What to work on:
Write out exactly the lines that run from the one containing "List each element's" to the end of the entries below, with both end lines included.

[Material provided — start]

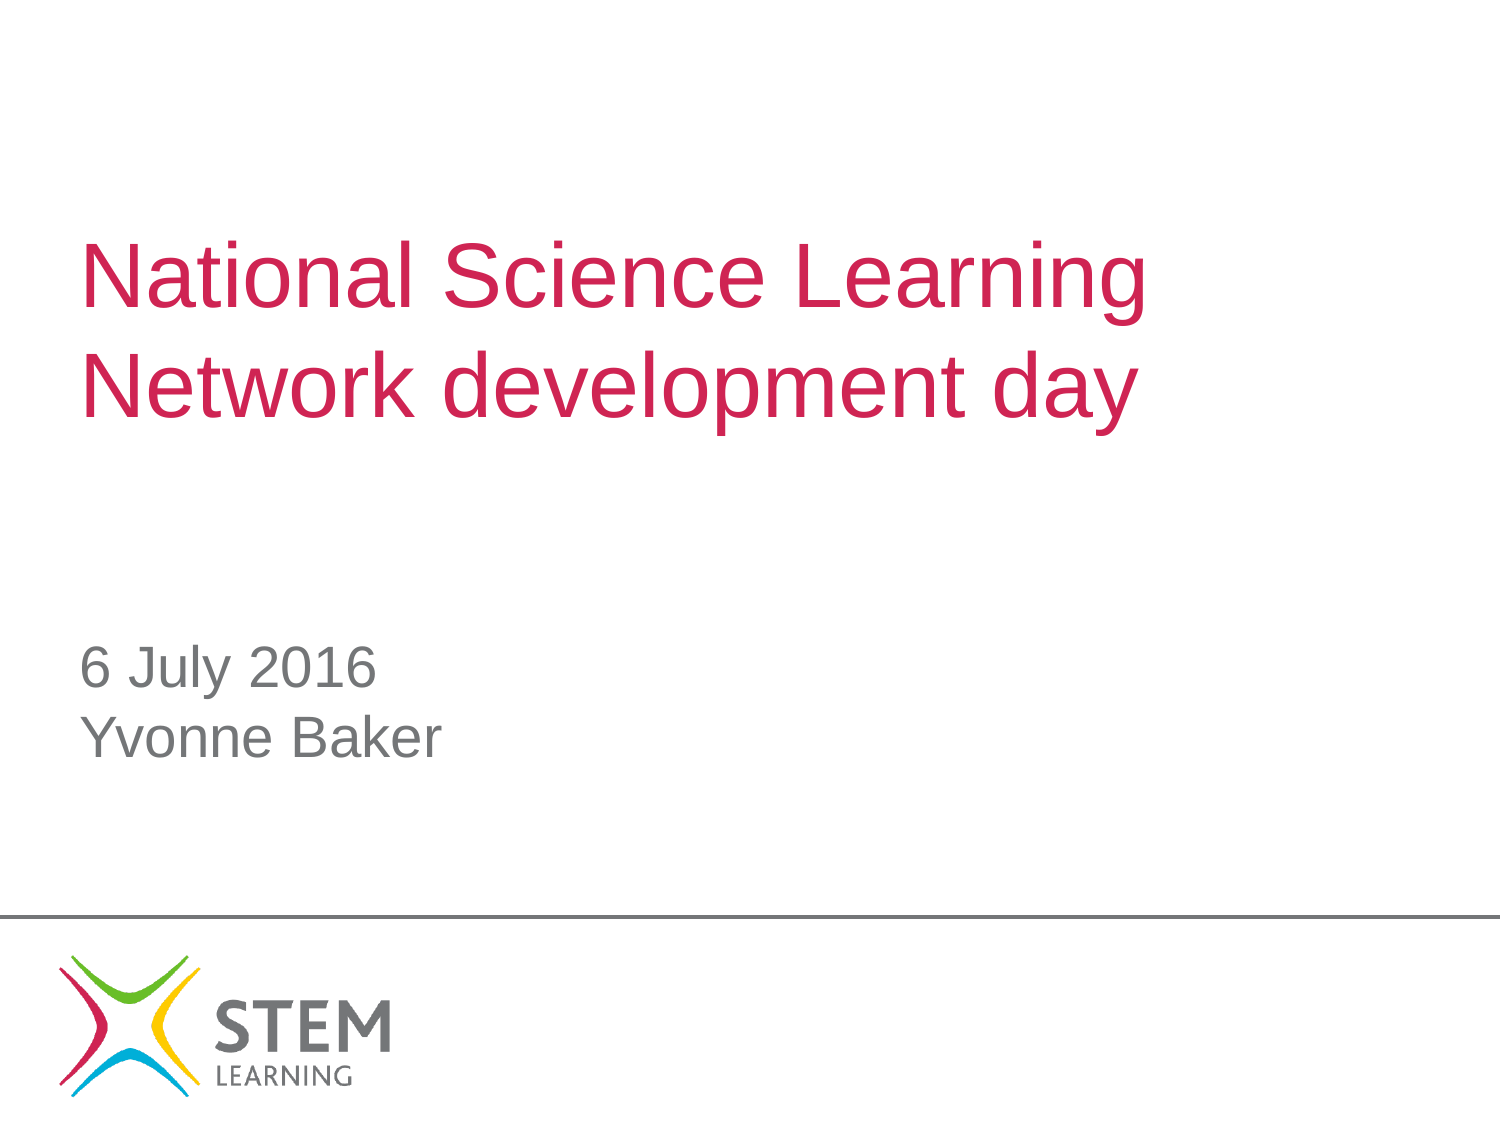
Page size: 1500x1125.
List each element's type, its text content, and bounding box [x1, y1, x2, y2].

picture [41, 938, 406, 1114]
title National Science Learning Network development day [64, 208, 1436, 450]
subtitle 6 July 2016 Yvonne Baker [64, 621, 1436, 890]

[Material provided — finish]

Task answer:
List each element's type, its text content, and bounding box [x1, y1, x2, y2].

picture [41, 938, 406, 1114]
title National Science Learning Network development day [64, 208, 1436, 450]
subtitle 6 July 2016 Yvonne Baker [64, 621, 1436, 890]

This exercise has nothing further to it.